> Instructions to follow
Check each line of the records below for the word "exercises" and give the number of lines that have it, with nothing added.

[Excerpted records Boundary: Start]

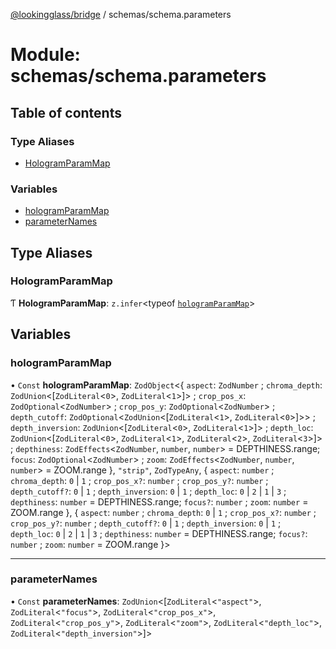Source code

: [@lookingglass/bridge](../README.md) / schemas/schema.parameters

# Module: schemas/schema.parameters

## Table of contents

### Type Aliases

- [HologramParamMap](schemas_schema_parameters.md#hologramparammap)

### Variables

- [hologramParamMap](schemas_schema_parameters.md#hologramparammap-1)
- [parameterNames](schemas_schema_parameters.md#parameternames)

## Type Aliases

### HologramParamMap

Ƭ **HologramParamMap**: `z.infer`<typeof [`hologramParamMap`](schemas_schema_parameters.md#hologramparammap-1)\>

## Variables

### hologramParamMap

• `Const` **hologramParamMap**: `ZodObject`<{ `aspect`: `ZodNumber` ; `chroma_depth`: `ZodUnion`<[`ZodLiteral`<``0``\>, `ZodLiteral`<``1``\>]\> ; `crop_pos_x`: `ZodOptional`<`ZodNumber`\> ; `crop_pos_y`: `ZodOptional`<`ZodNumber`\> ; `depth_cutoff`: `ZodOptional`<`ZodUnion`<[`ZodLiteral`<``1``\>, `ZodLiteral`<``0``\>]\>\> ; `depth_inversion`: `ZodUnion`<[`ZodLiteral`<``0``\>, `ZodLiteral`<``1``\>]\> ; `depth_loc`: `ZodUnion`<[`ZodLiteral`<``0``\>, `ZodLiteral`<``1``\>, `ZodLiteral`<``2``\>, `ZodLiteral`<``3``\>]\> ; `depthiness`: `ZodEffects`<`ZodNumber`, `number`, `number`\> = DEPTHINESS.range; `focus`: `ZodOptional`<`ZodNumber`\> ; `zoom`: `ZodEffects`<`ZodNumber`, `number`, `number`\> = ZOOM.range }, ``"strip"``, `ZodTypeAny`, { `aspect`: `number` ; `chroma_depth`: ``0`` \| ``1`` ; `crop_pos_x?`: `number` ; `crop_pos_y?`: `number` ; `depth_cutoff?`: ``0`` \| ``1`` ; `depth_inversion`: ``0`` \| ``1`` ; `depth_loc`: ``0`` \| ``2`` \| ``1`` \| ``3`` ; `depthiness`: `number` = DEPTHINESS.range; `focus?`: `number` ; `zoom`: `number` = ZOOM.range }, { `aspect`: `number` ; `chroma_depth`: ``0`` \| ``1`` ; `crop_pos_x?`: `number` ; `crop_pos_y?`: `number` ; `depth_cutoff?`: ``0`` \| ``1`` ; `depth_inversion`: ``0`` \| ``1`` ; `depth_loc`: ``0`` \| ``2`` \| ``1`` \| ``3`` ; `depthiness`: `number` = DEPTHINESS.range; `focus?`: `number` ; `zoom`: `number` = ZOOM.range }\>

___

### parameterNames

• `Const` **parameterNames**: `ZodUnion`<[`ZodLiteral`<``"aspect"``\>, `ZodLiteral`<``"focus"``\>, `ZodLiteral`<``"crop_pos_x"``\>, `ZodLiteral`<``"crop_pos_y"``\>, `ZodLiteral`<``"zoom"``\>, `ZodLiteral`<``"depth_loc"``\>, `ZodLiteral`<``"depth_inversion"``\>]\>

[Excerpted records Boundary: End]
[Excerpted records Boundary: Start]

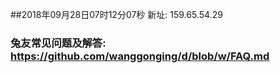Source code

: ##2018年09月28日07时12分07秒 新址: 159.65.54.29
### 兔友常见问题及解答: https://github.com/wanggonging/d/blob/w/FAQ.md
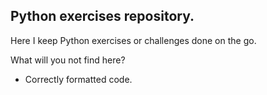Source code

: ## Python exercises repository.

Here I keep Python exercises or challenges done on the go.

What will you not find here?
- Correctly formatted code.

[Excerpted records Boundary: End]

> Answer to the problem
2